[[ Supplied information open ]]

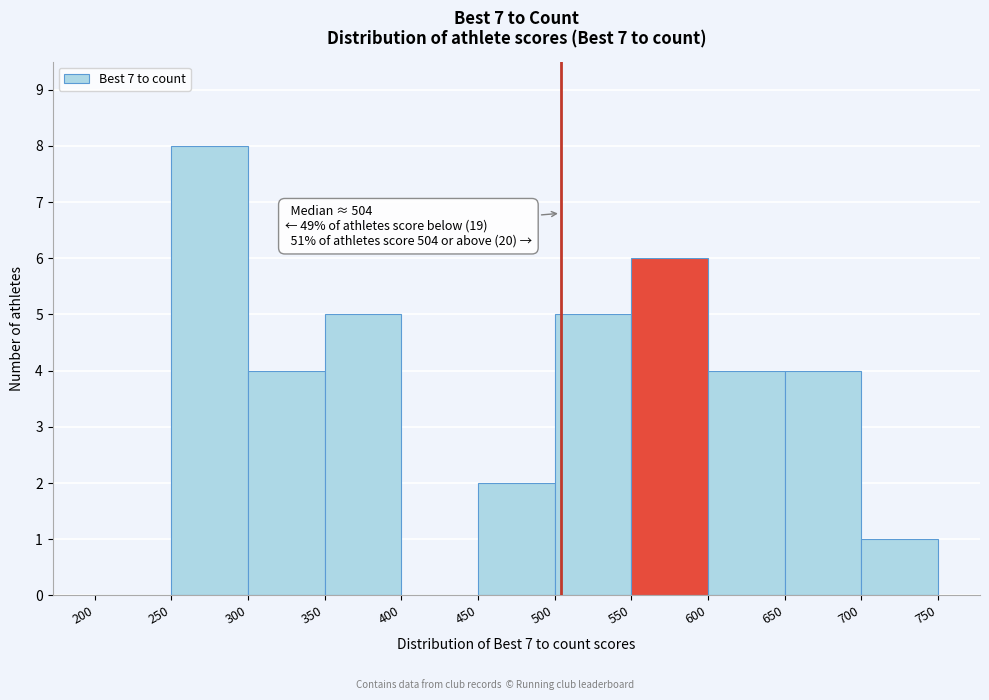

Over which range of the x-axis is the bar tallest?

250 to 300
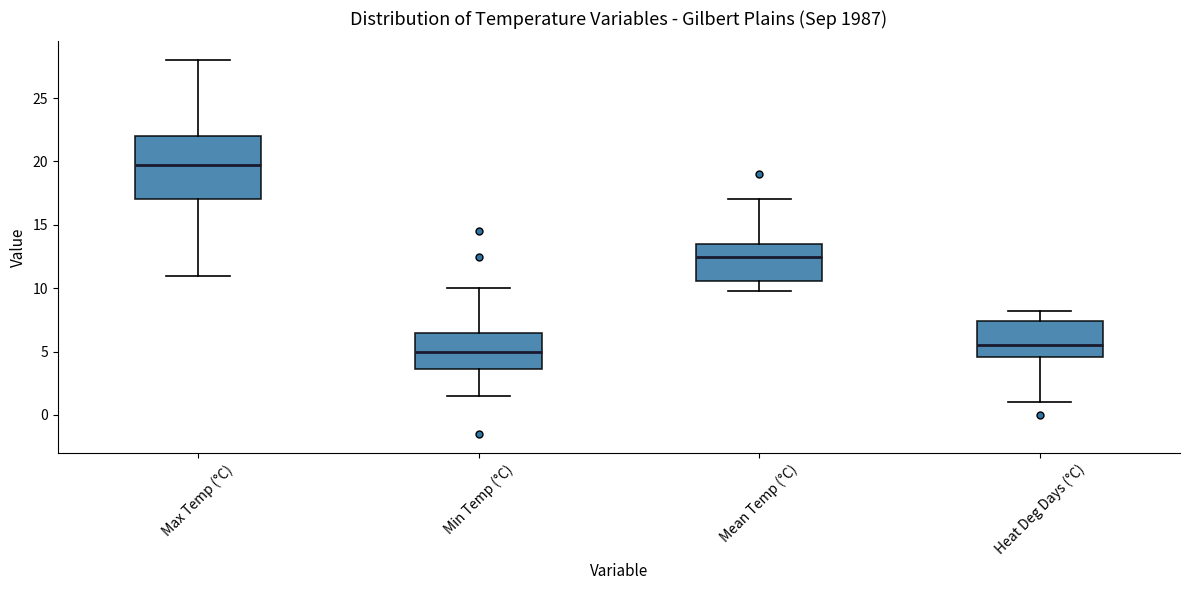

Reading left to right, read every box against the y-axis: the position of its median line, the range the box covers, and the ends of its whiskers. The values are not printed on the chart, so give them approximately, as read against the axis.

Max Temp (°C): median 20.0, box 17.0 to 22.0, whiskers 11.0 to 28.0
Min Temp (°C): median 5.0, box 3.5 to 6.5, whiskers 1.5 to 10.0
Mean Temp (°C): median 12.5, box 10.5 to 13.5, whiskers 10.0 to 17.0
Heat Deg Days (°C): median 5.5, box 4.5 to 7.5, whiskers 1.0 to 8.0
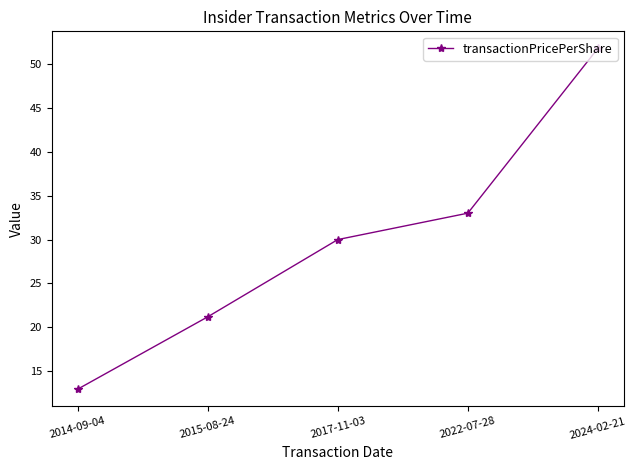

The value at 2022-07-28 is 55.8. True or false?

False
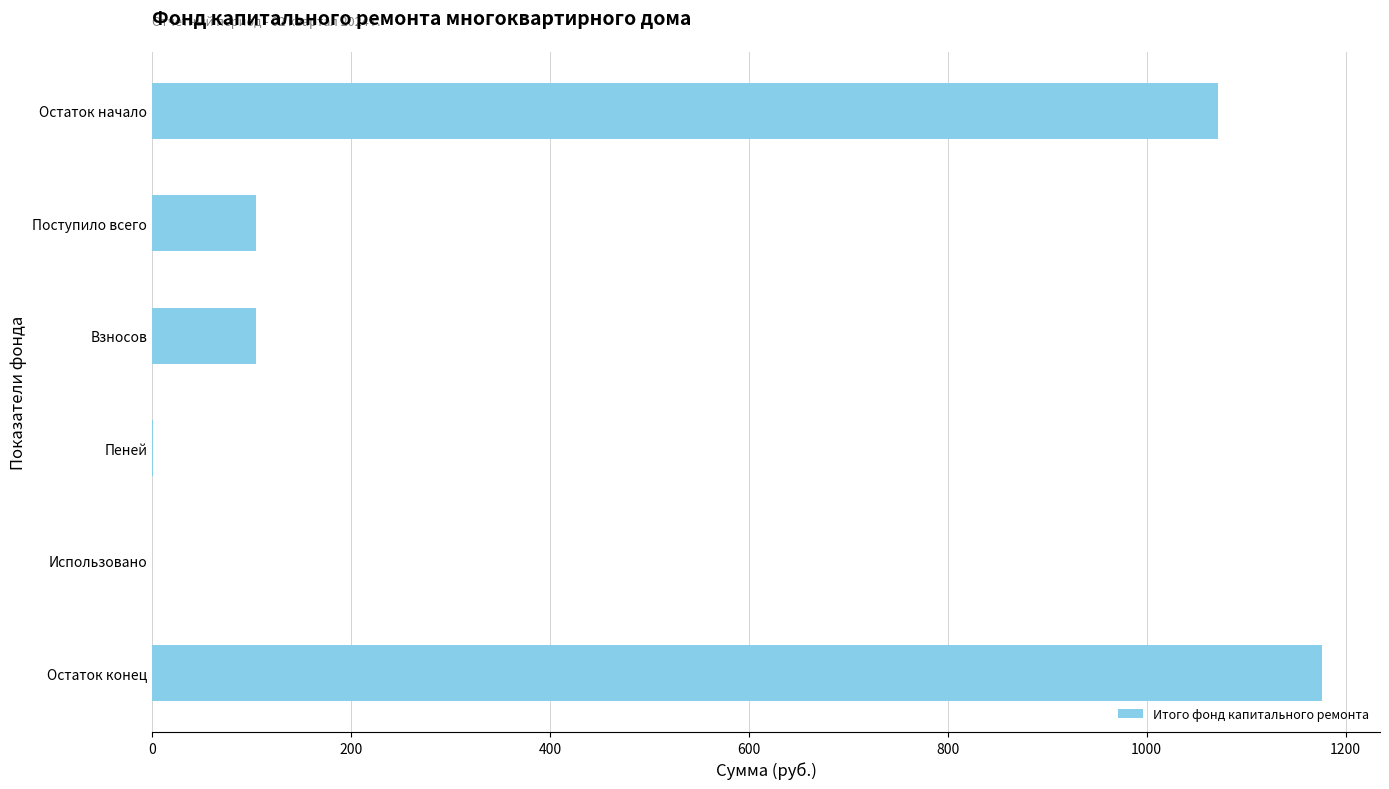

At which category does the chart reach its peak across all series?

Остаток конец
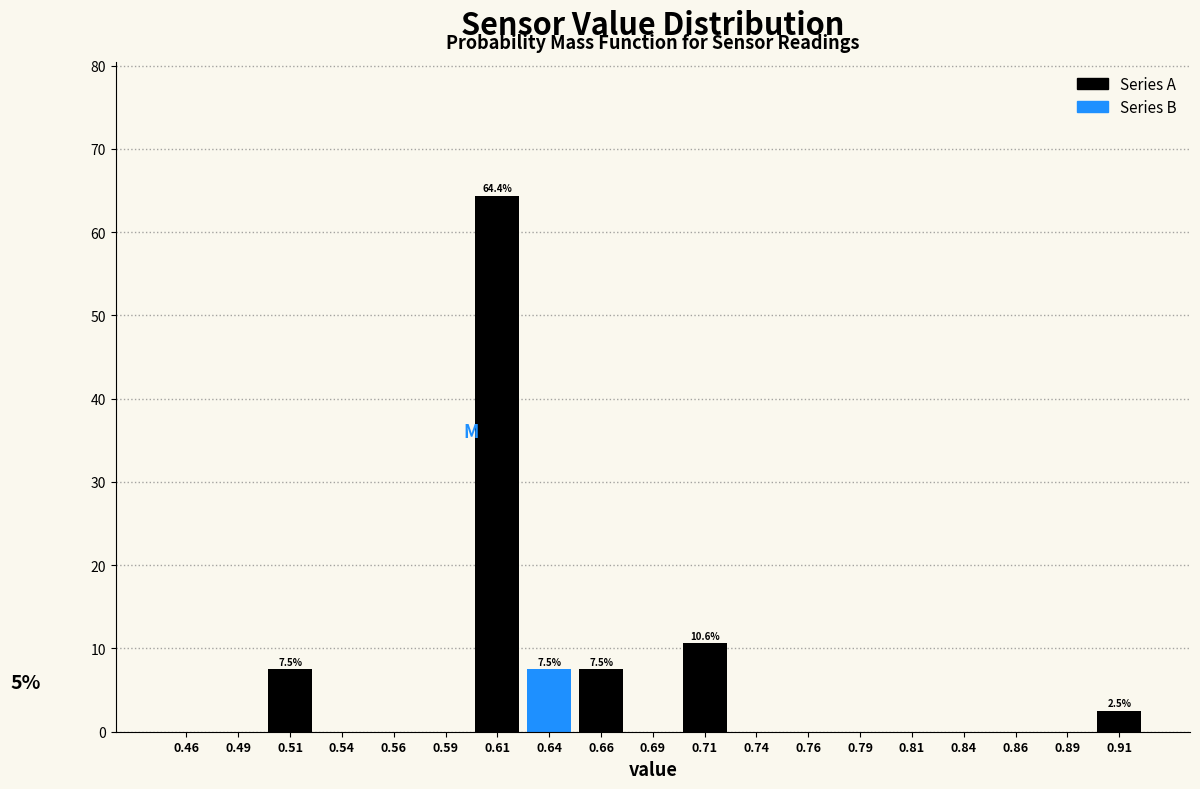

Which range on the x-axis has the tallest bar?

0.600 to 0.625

[[ Supplied information closed ]]
[[ Supplied information open ]]

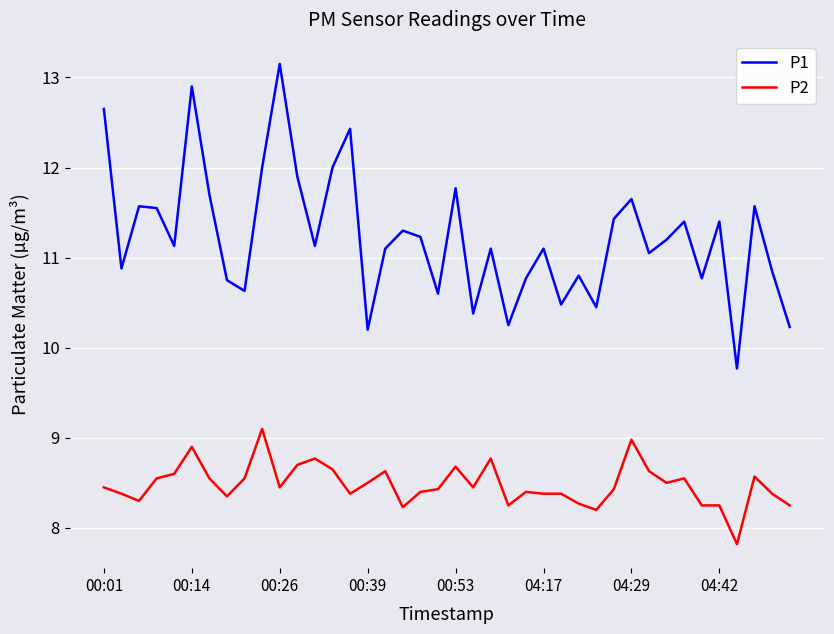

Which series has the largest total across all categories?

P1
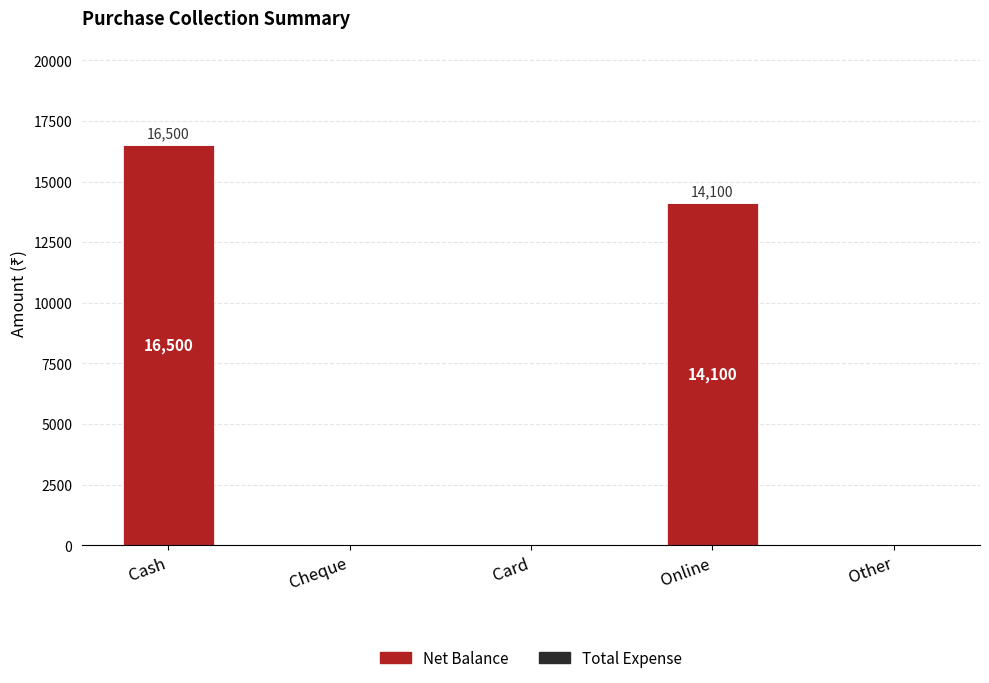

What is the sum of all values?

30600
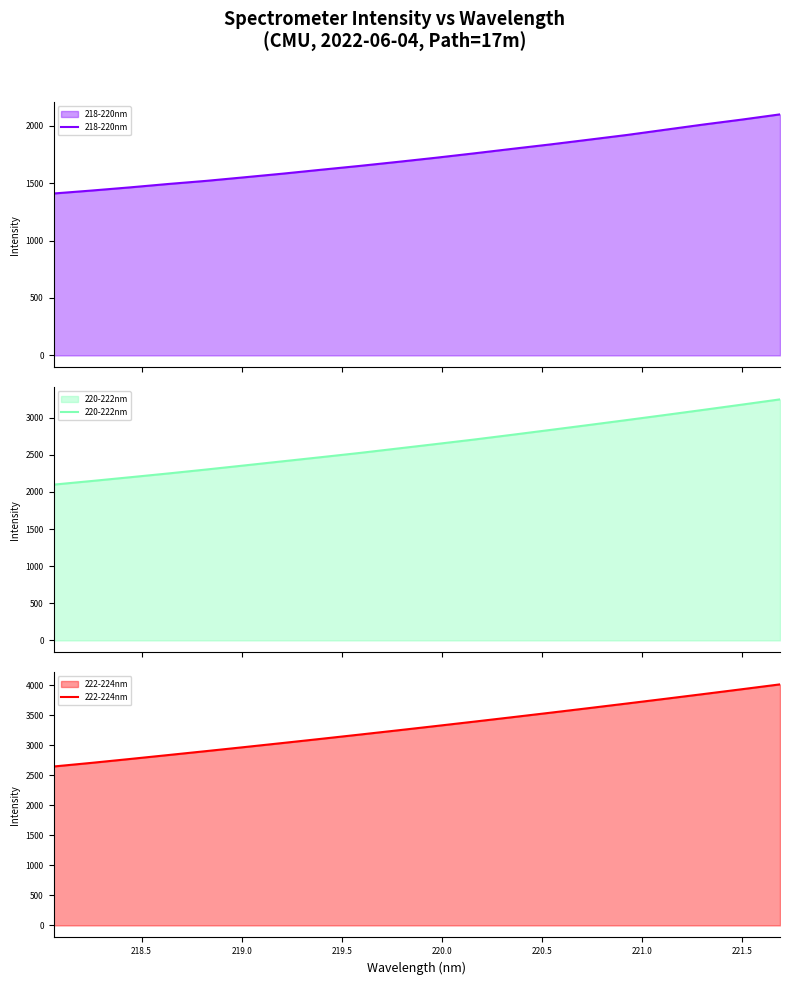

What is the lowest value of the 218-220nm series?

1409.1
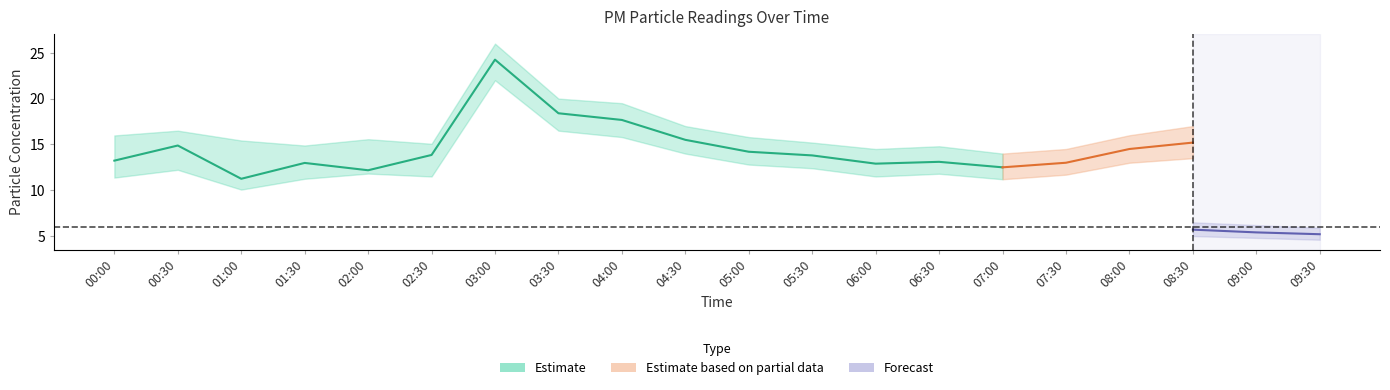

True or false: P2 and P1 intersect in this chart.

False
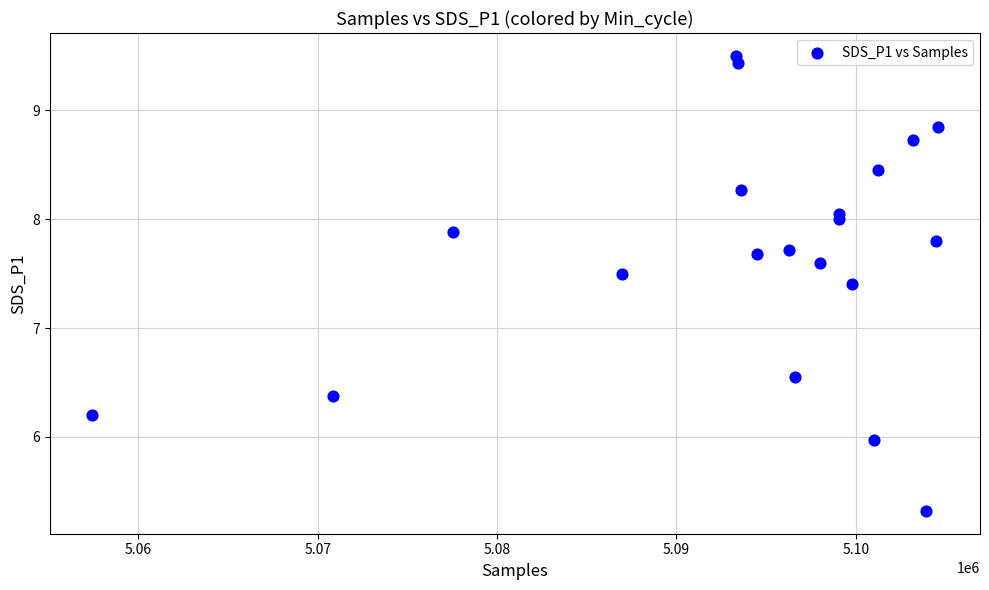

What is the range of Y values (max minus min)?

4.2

[[ Supplied information closed ]]

▶ [Assigned task] Rewrite the items from the line with "At which category" to the line with "Which range on", swapping "tallest bar" for "highest bar" and keeping everything else unchanged. Leave the pictures out.

▶ [Written response]
At which category does the chart reach its peak across all series?

Остаток конец

Which range on the x-axis has the highest bar?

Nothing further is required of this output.